Death, the ultimate indignity, is redeemed a little whenever a person is able to decide how to meet the inevitable — or so many of us seem to feel.
Whether to let go at some point, declining the wholesale medicalization of one's final days — or to fight to the last, pursuing every possible reprieve: The choice, when fate allows it, can be one last expression of autonomy and individuality.
Yet how far to endorse end-of-life freedoms confronts society with quandaries and worries — as a flurry of recent news stories about liberty and death reminds us.
In London, a stricken baby boy has become a heartbreaking global celebrity as defiant parents and unyielding British legal and health systems battle over whether Charlie Gard's improbable fight for life should continue.
In California, officials last month released the first report under the state's 2015 assisted-suicide law, detailing how many sufferers, and of what kind, have sought society's help to end their struggles.
And in Washington, D.C., advocates are pushing federal "right-to-try" legislation similar to laws recently enacted in 37 states, including Minnesota, that force unyielding regulators to step aside and let the dying try unproven treatments if they choose.
Little Charlie's plight raises not just an end-of-life dilemma but the issue of incapacity in a particularly cruel form.

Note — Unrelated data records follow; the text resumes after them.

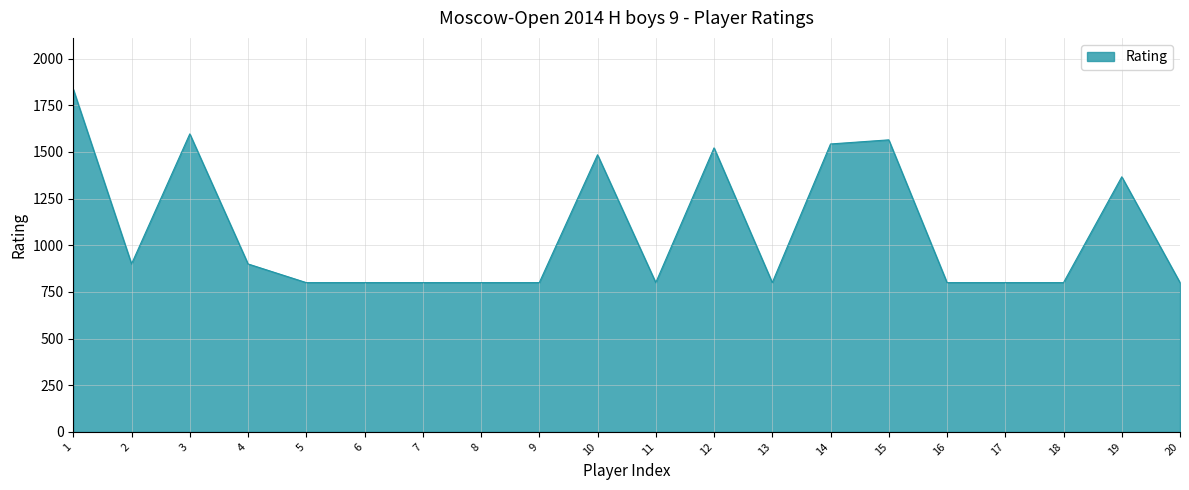

Reading left to right, what are all the values shown in this chart?

1836	900	1597	900	800	800	800	800	800	1485	800	1522	800	1543	1565	800	800	800	1367	800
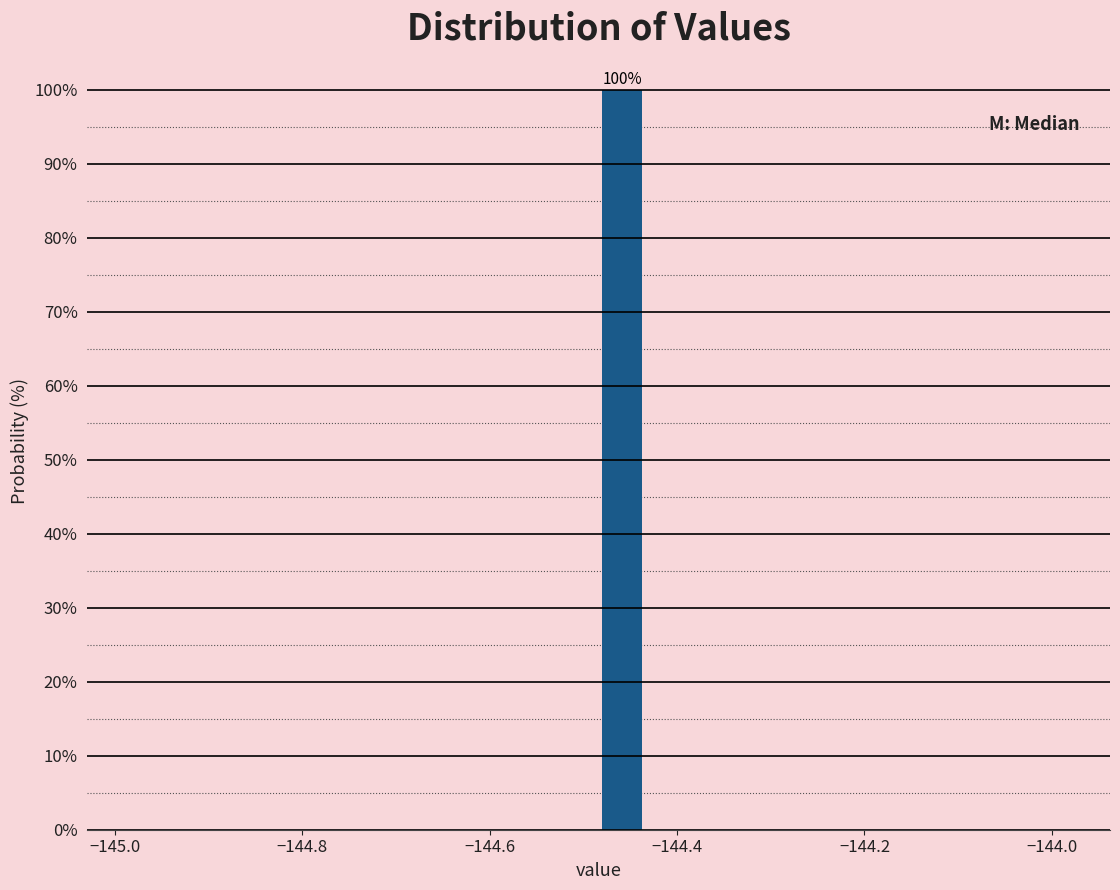

Read against the x-axis, roughly where is the centre of the tallest bar?

-144.46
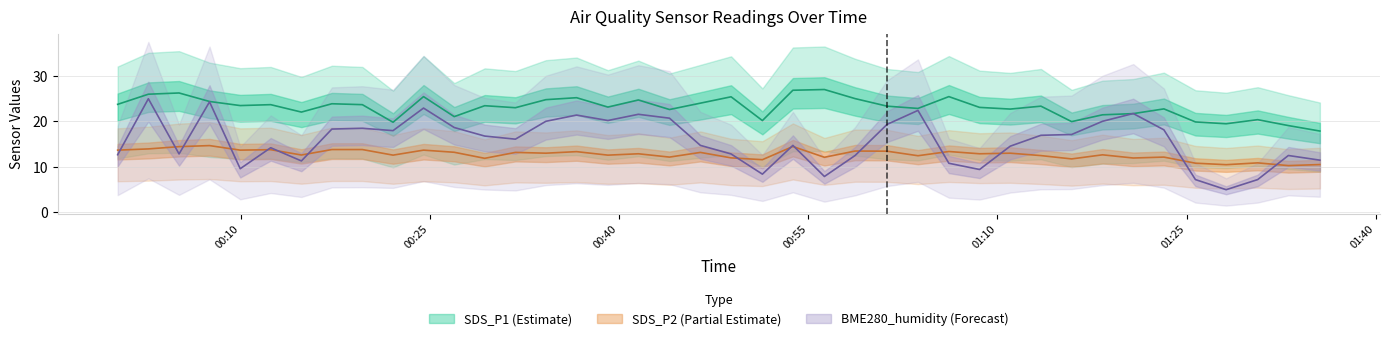

Reading left to right, what are all the values shown in this chart?

SDS_P1: 23.8	26.0	26.3	24.4	23.5	23.7	22.1	23.9	23.7	19.8	25.5	21.1	23.5	23.0	24.8	25.2	23.2	24.7	22.6	24.0	25.4	20.2	26.9	27.0	25.0	23.4	22.9	25.5	23.1	22.7	23.4	20.0	21.5	21.7	22.8	19.9	19.5	20.4	19.1	17.9
SDS_P2: 13.7	14.0	14.5	14.7	13.7	13.8	12.6	13.8	13.8	12.6	13.7	13.2	11.9	13.2	13.0	13.4	12.6	12.9	12.2	13.2	12.0	11.6	14.5	12.1	13.5	13.5	12.5	13.4	12.9	13.0	12.5	11.8	12.7	12.0	12.2	10.8	10.5	10.9	10.3	10.5
BME280_humidity: 12.7	25.0	12.9	24.3	9.6	14.2	11.3	18.3	18.5	18.0	22.9	18.7	16.8	16.1	20.0	21.4	20.2	21.6	20.7	14.7	12.9	8.4	14.7	7.9	12.5	19.4	22.4	10.8	9.4	14.6	17.0	17.1	20.0	21.8	18.2	7.2	5.0	7.2	12.5	11.5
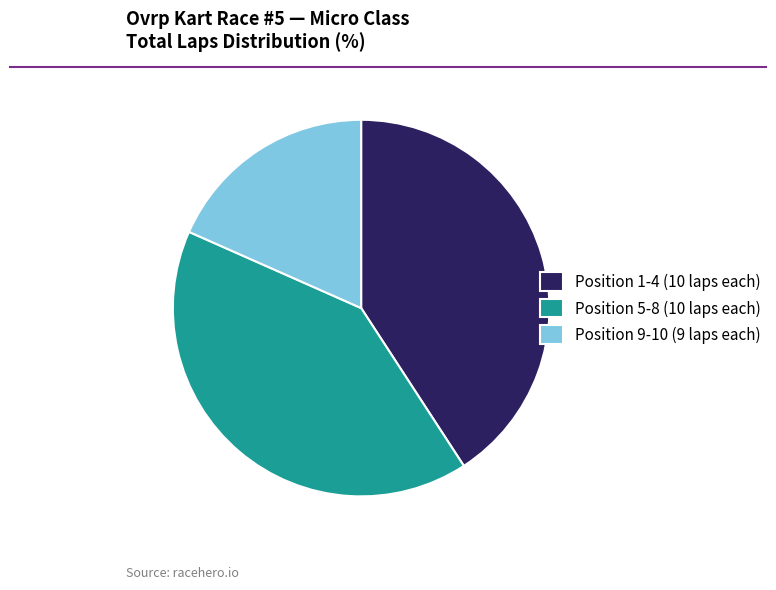

The Position 1-4 (10 laps each) slice represents 36% of the pie. True or false?

False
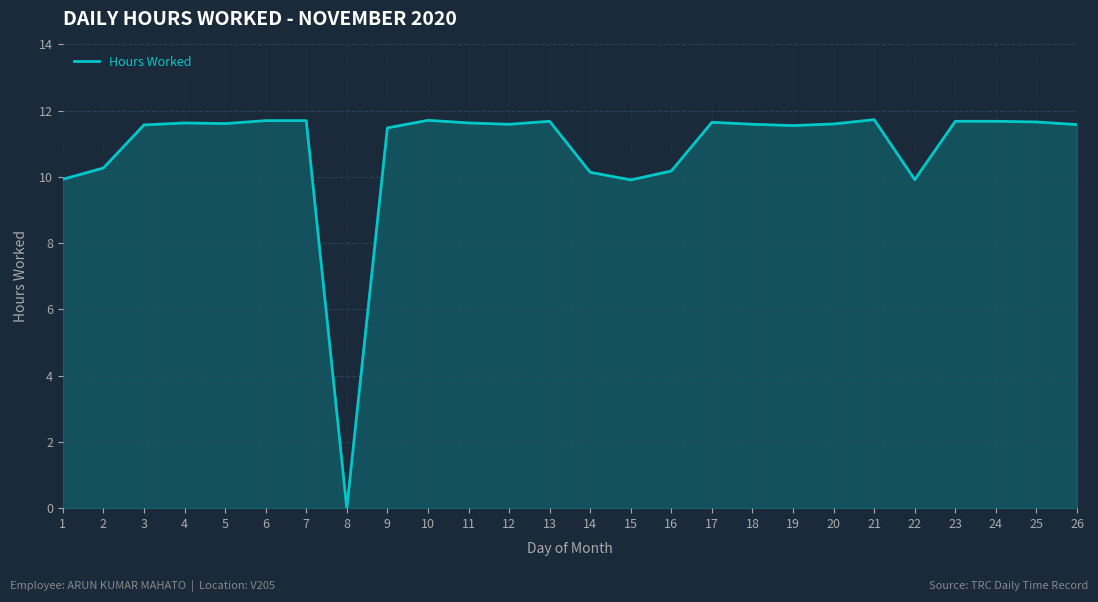

What is the maximum value shown in the chart?

11.7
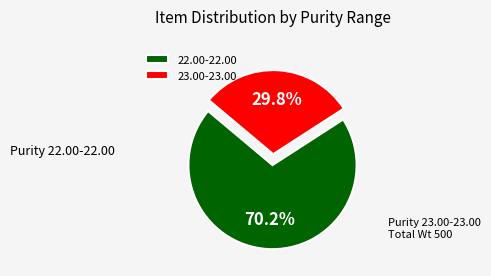

Which has a higher value, 23.00-23.00 or 22.00-22.00?

22.00-22.00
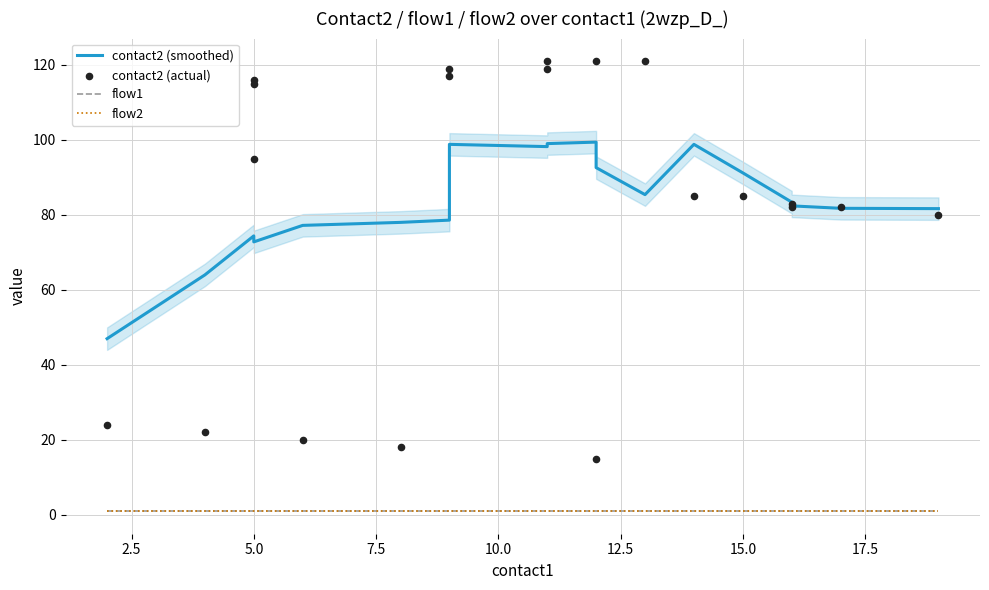

At how many categories does at least one series exceed 34?

20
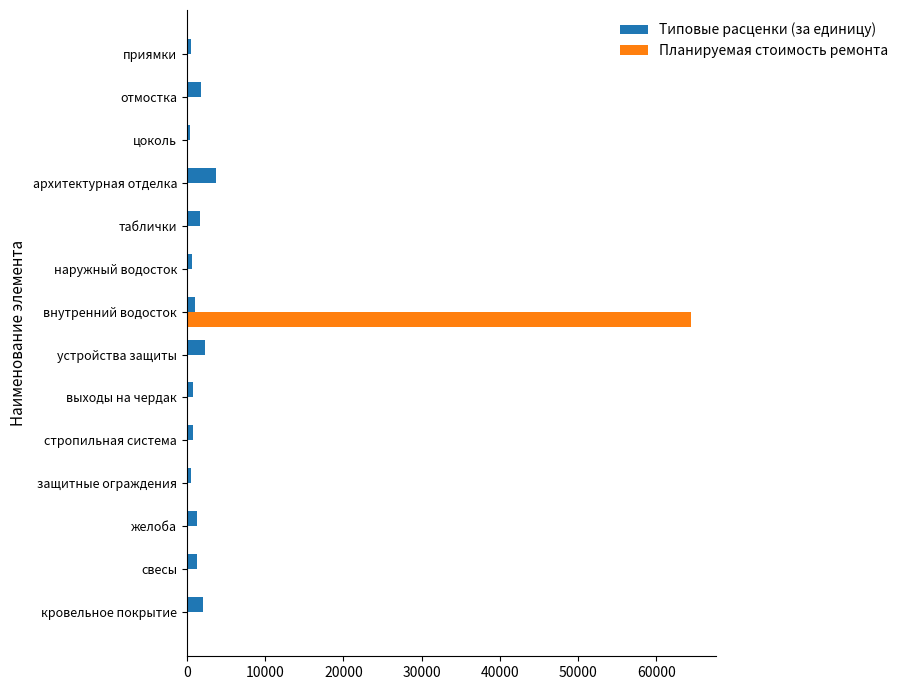

The Планируемая стоимость ремонта series shows -21587.9 at архитектурная отделка. True or false?

False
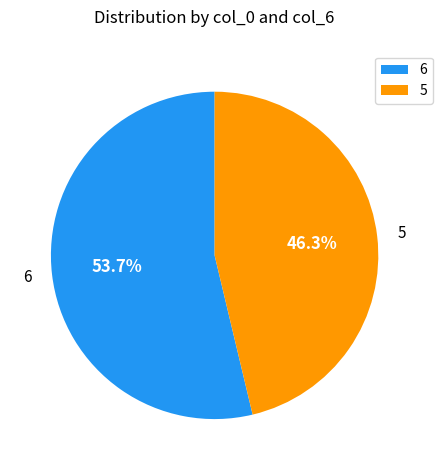

True or false: 5 accounts for 12% of the total.

False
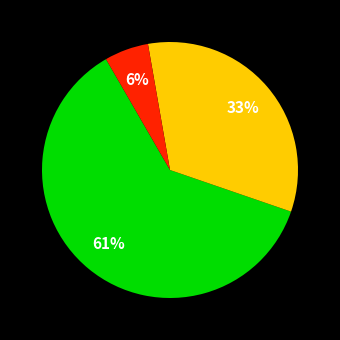

To the nearest percent, what is the average slice percentage?

33%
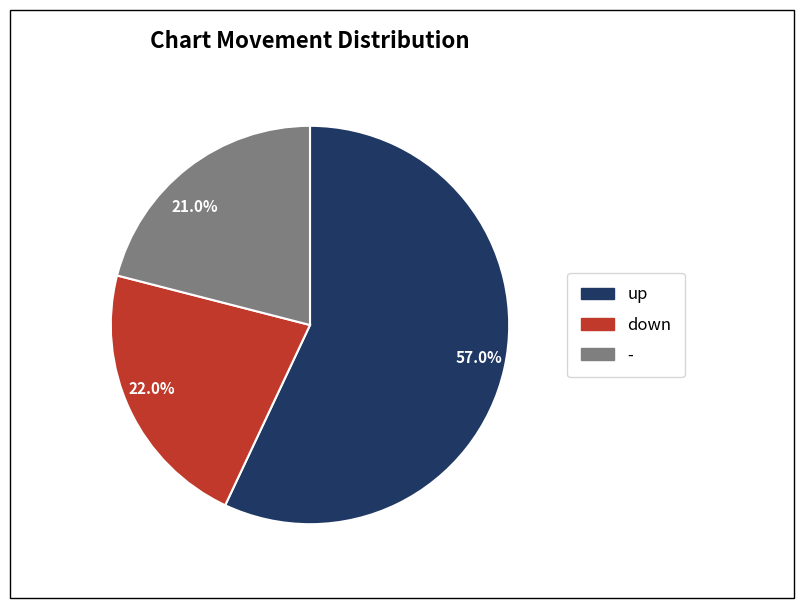

What is the smallest slice in the pie chart?

21.0%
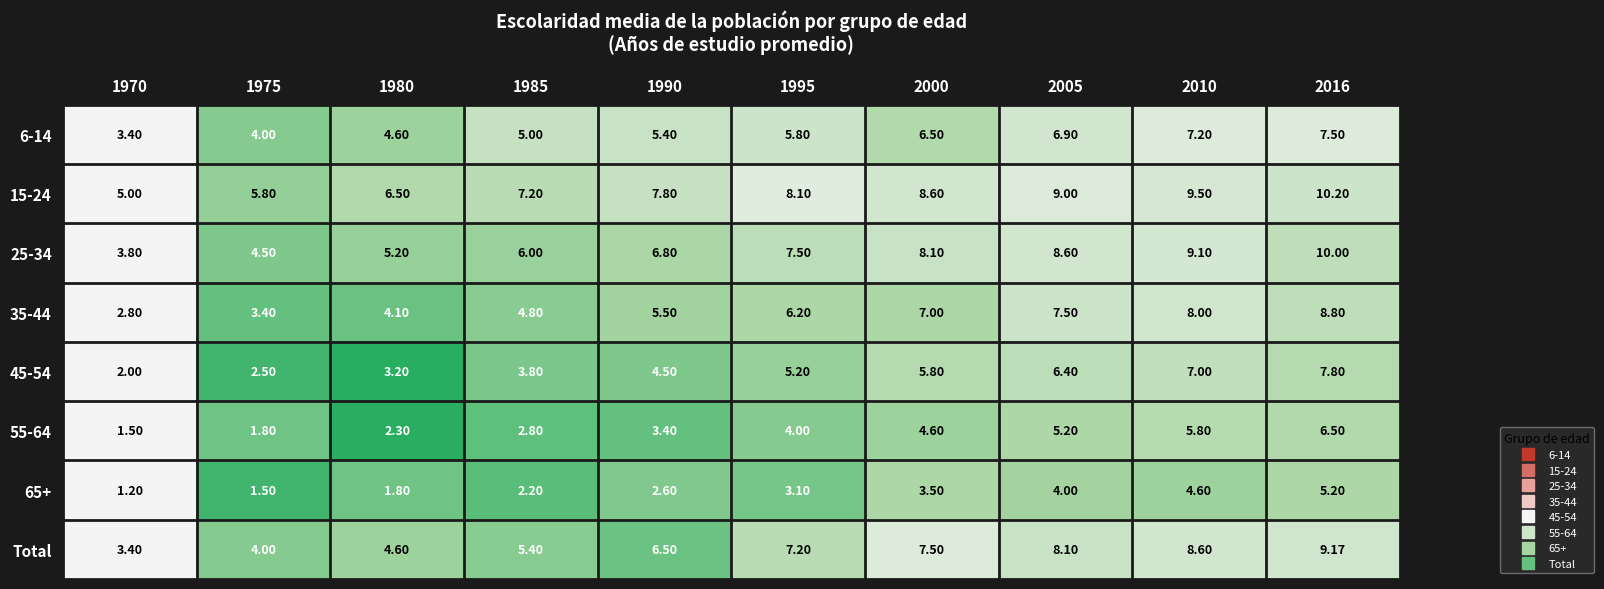

Is the value of 45-54 at 1990 greater than the value of 6-14 at 2016?

No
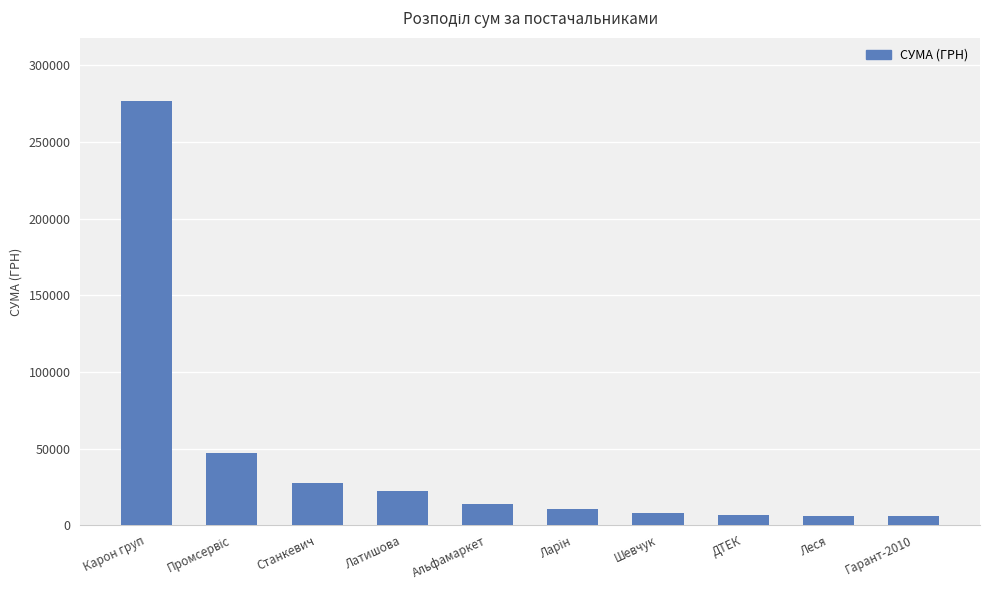

Is it true that the value at Карон груп is 276654.8?

True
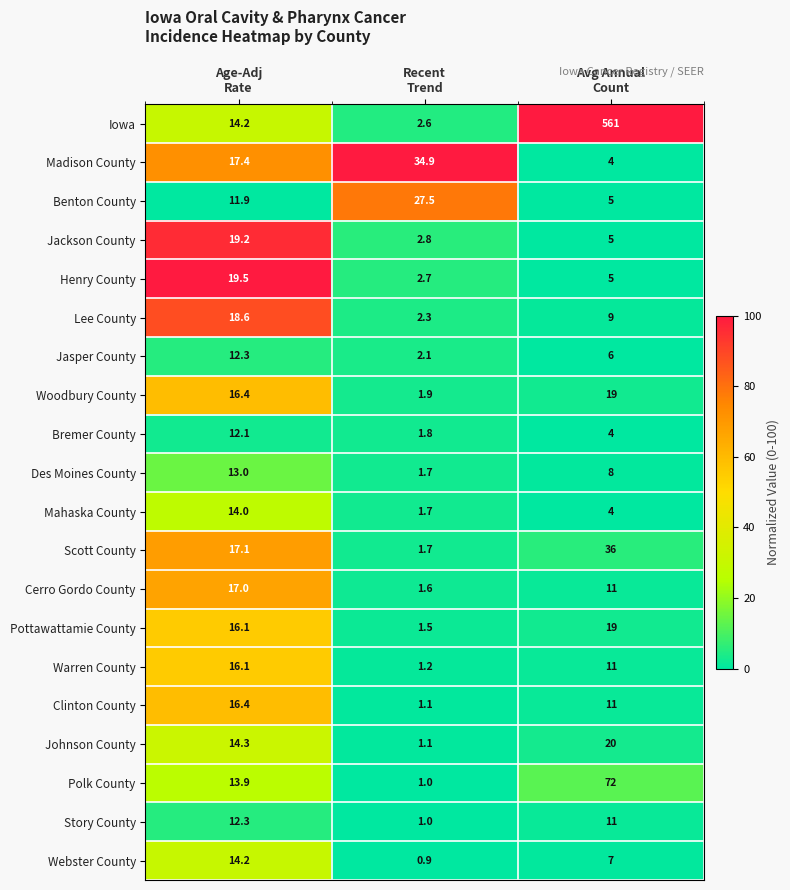

What is the minimum value for Scott County?

1.7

Nothing can be known about an infant's wishes — no one remembers his once saying he would never want to be put on a machine. Adults must decide, and Charlie's parents adamantly desire to bring him to America for long-shot experimental treatment; his doctors, insisting that only additional suffering can result and that it is time to let Charlie die with dignity, have gone to court and so far blocked the parents' plans.
Charlie's parents may well be misguided about what's best for him. There's no reason to doubt that all concerned have the child's well-being at heart. But to American ears, it just sounds strange that physicians and judges can forbid parents from trying to save their own child's life — especially when Charlie's parents have raised some $1.7 million in private donations to pay for treatment.